Job
Answer these from the advice column text below:
(a) What does a monogamous commitment say, according to the column?
(b) How did J spend most of her time at prom?
(c) Where was the letter writer with the two friends when J revealed her problem?

Extracted text
--------------------------------

So being an old guy with a young girlfriend… it’ll be theoretically possible, but unlikely, and the odds of it lasting is even more unlikely.
Third: I’m glad that Russell Brand has a close and passionate relationship with his wife, but I think you tried to put 2 and 2 together and got “moops” instead. Nothing that he said has anything to do with whether or not you’ll want young chicks as you got older.
Now if you’re asking whether you’ll want other people despite being in love with your partner… yes. Yes you will. So will your partner. We’re a species designed to seek out novelty, including sexual novelty. As I’m so often saying, a monogamous commitment says that you choose to not sleep with anyone else, not that you won’t want to. Similarly, passion fades over time with a partner. The newness and novelty inevitably goes away as you get to know somebody. That’s just part of being in a long-term relationship – that closeness and intimacy means that you know them in ways that you didn’t at first. The way that you keep the spark alive and vibrant is by recognizing that you can’t re-experience the novelty of getting to know your partner, but you can inject novelty and excitement into your lives… which will also bleed into your sexual connection. So part of keeping that spark alive is to not let your lives – sexual or otherwise – fall into a rut.
So yeah: you’re asking the wrong questions and inventing problems to get worried about that have absolutely nothing to do with your life now. Instead of worrying about whether you’re going to be the old guy in the club instead of the Most Interesting Man in the World, try focusing on the relationships you have now. You’re better off learning how to build, maintain and nurture what you have now – a practice that will serve you over your entire life time – rather than worrying about whether your future self will be able to score with young women.
DEAR DR. NERDLOVE: I recently reconnected with two friends over spring break, after having not seen them for years. We talked and had a lot of fun, but we were at a diner and my one friend, J (f, currently 20), was revealed that she’d had a problem. She told me about a crush that she had on an underclassman at her school, K (f, currently 19), and how they were best friends but never in a relationship. J asked K out to prom one night, and K couldn’t say no. But once they got to prom, J spent most of the time dancing and flirting with other guys instead of spending time with K. K felt incredibly betrayed, even though they were never really “dating”. Smaller moments, such as ditching a group cosplay at a convention and J dating other people that both she and K knew – people that H didn’t like – further splintered the relationship. K eventually went so far as to ask whether J saw her as a friend or girlfriend, and J wanted nothing but more but to stay best friends. Currently, the two of them rarely talk.
While she told me about this, I tried my best to comfort her. I asked her questions about how she felt, what she was and wasn’t okay with in the relationship, gave suggestions on what I would’ve done, and gave timid “I’m sorry J”s during the hard parts of her story. But after that discussion I could still feel that she was gloomy and unsatisfied. I thought her talking about it would make her feel a little better, but that didn’t seem to be the case. It made me feel that somewhere in the conversation I may have said something wrong or may have not said something right.

--------------------------------

Records supplied

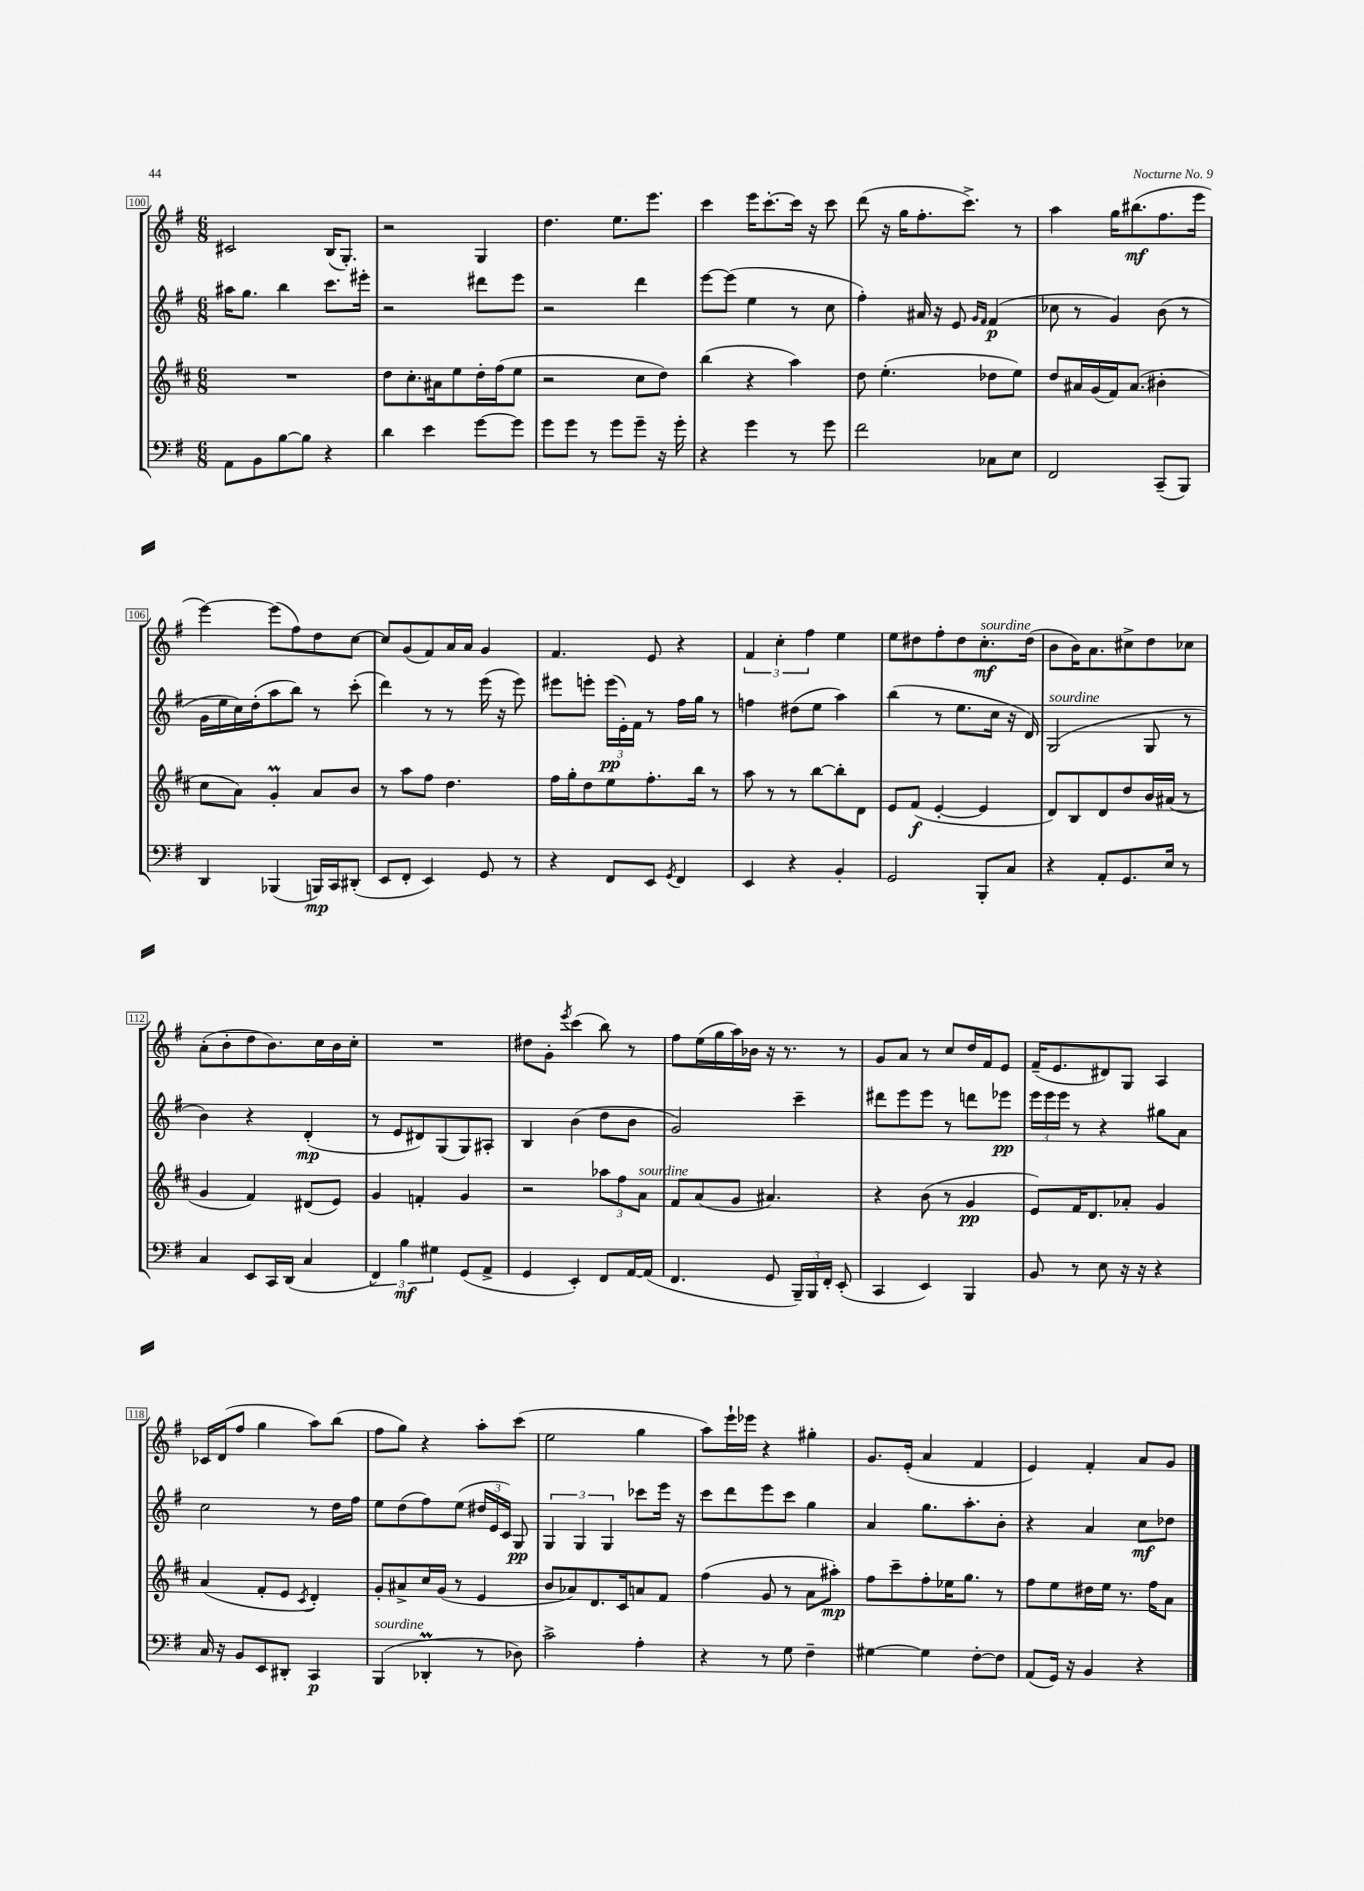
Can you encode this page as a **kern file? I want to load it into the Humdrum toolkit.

**kern	**kern	**kern	**kern
*staff4	*staff3	*staff2	*staff1
*clefF4	*clefG2	*clefG2	*clefG2
*k[f#]	*k[f#c#]	*k[f#]	*k[f#]
*M6/8	*M6/8	*M6/8	*M6/8
8AA	2.r	16aa#	2c#
.	.	8.gg	.
8BB	.	.	.
[8B	.	4bb	.
8B]	.	.	.
4r	.	8.ccc	(16B
.	.	.	8.G')
.	.	16eee#'	.
=	=	=	=
4d	8dd	2r	2r
.	8.cc#'	.	.
4e	.	.	.
.	16a#	.	.
.	8ee	.	.
[8g	16dd'	8ddd#	4G
.	(16ff#	.	.
8g]	8ee	8eee	.
=	=	=	=
8g	2r	2r	4.dd
8g	.	.	.
8r	.	.	.
8g	.	.	8.ee
8g~	8cc#	4ddd	.
.	.	.	8.eee
16r	8dd)	.	.
16g'	.	.	.
=	=	=	=
4r	(4bb	[8eee	4ccc
.	.	(8eee]	.
4g	4r	4ee	16eee
.	.	.	[8.ccc'
8r	4aa)	8r	16ccc]
.	.	.	16r
8g	.	8cc	8ccc
=	=	=	=
2f#	8dd	4ff#')	(8ddd
.	(4.ee'	.	16r
.	.	.	16gg
.	.	16a#	8.ff#'
.	.	16r	.
.	.	8e	.
.	.	.	8.ccc^)
.	.	16qqg	.
.	.	16qqf#	.
8C-	8dd-	(4f#	.
8E	8ee)	.	8r
=	=	=	=
2FF#	8dd	8cc-	4aa
.	16a#	8r	.
.	(16g	.	.
.	16f#)	4g)	16gg
.	(8.a#	.	(8.bb#
(8CC~	4b#'	(8b	8.ff#
8BBB)	.	8r	.
.	.	.	16eee
=	=	=	=
4DD	8cc#	16g	[4eee)
.	.	16ee	.
.	8a)	16cc)	.
.	.	(16dd'	.
(4BBB-	4g'	8aa	(8eee]
.	.	8bb)	8ff#)
16BBB)	8a	8r	8dd
16CC	.	.	.
(8DD#'	8b	(8ccc'	[8cc
=	=	=	=
8EE	8r	4ddd)	8cc]
8FF#'	8aa	.	(8g
4EE)	8ff#	8r	8f#)
.	4.dd	8r	16a
.	.	.	16a
8GG	.	(16eee	4g
.	.	16r	.
8r	.	8eee)	.
=	=	=	=
4r	16ff#	8eee#	4.f#
.	16gg'	.	.
.	8dd	8eee'	.
8FF#	8ee	(24eee	.
.	.	24e')	.
.	.	24f#	.
8EE	8.ff#'	8r	8e
8qGG	.	.	.
4FF#	.	16ff#	4r
.	16bb	16gg	.
.	8r	8r	.
=	=	=	=
4EE	8aa	4ff	6f#
.	8r	.	.
.	.	.	6cc'
4r	8r	(8dd#	.
.	.	.	6ff#
.	[8bb	8ee	.
4BB'	8bb']	4aa)	4ee
.	8d	.	.
=	=	=	=
2GG	8e	(4bb	8ee
.	(8f#	.	8dd#
.	[4e'	8r	8ff#'
.	.	8.ee	8dd#
8BBB'	4e]	.	8.cc'
.	.	16cc	.
8C	.	16r	.
.	.	16d)	(16dd#
=	=	=	=
4r	8d)	(2G	8b
.	8B	.	16b)
.	.	.	8.a
8AA'	8d	.	.
8.GG	8dd	.	8cc#^
.	16b	8G	8dd
16E	(16a#	.	.
8r	8r	8r	8cc-
=	=	=	=
4C	4g	4b)	(8a'
.	.	.	8b'
8EE	4f#)	4r	8dd
16CC	.	.	8.b)
(16DD	.	.	.
4C	(8d#	(4d'	.
.	.	.	16cc
.	8e)	.	16b
.	.	.	16cc'
=	=	=	=
6FF#)	4g	8r	2.r
.	.	8e	.
6B	.	.	.
.	4f'	8d#)	.
6G#	.	.	.
.	.	(8G	.
(8GG	4g	8G)	.
8AA^	.	8A#'	.
=	=	=	=
4GG	2r	4B	8dd#
.	.	.	8g'
.	.	.	8qeee
4EE')	.	(4b	(4ccc
8FF#	12aa-	8dd	8bb)
.	12ff#	.	.
[16AA	.	8b	8r
.	12a	.	.
(16AA]	.	.	.
=	=	=	=
4.FF#	8f#	2g)	8ff#
.	(8a	.	(16ee
.	.	.	16gg
.	8g	.	16aa)
.	.	.	16b-
8GG	4.a#)	.	16r
.	.	.	8.r
24BBB~)	.	4ccc~	.
24BBB	.	.	.
24FF#'	.	.	.
(8EE'	.	.	8r
=	=	=	=
4CC	4r	8ddd#	8g
.	.	8eee	8a
4EE)	(8b	8eee	8r
.	8r	8r	8cc
4BBB	4g	8ddd	16dd
.	.	.	16f#
.	.	8eee-	8e
=	=	=	=
8BB	8e)	24eee	(16f#~
.	.	24eee	.
.	.	.	8.e
.	.	24eee	.
8r	16f#	8r	.
.	8.d	.	.
8E	.	4r	8d#)
16r	8a-'	.	8G
16r	.	.	.
4r	4g	8gg#	4A
.	.	8a	.
=	=	=	=
16C	(4a	2cc	16c-
16r	.	.	(16d
8BB	.	.	8ff#
8EE	8f#'	.	4gg
8DD#'	8e	.	.
.	8qc#	.	.
4CC	4d')	8r	8aa)
.	.	16dd	(8bb
.	.	16ff#	.
=	=	=	=
(4BBB	8g'	8ee	8ff#
.	8a#^	(8dd	8gg)
4DD-'	16cc#	8ff#)	4r
.	(16g	.	.
.	8r	(8ee	.
8r	4e	24dd#	8aa'
.	.	24e	.
.	.	24c)	.
8D-)	.	8G	(8ccc
=	=	=	=
2c^	8b	6G	2ee
.	8a-)	.	.
.	.	6G	.
.	8.d	.	.
.	.	6G	.
.	16c#	.	.
4A'	8a	8ccc-	4gg
.	8f#	16eee	.
.	.	16r	.
=	=	=	=
4r	(4ff#	8ccc	8aa)
.	.	8ddd	16eee`
.	.	.	16eee-
8r	8g	8eee	4r
8G	8r	8ccc	.
4F#~	8a	4gg	4gg#'
.	8aa#')	.	.
=	=	=	=
[4G#	8ff#	4a	8.g
.	8ccc#~	.	.
.	.	.	(16e'
4G#]	8ff#'	8.gg	4a
.	16ee-	.	.
.	8.gg	8.aa'	.
[8F#'	.	.	4f#
8F#]	8r	8b'	.
=	=	=	=
(8AA	8ff#	4r	4e)
16GG)	8ee	.	.
16r	.	.	.
4BB	16dd#	4a	4f#'
.	16ee	.	.
.	8.r	.	.
4r	.	8cc	8a
.	16ff#	.	.
.	8a	8dd-	8g
==	==	==	==
*-	*-	*-	*-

--------------------------------

Full response
(a) That you choose not to sleep with anyone else, not that you won't want to.
(b) Dancing and flirting with other guys instead of spending time with K.
(c) At a diner.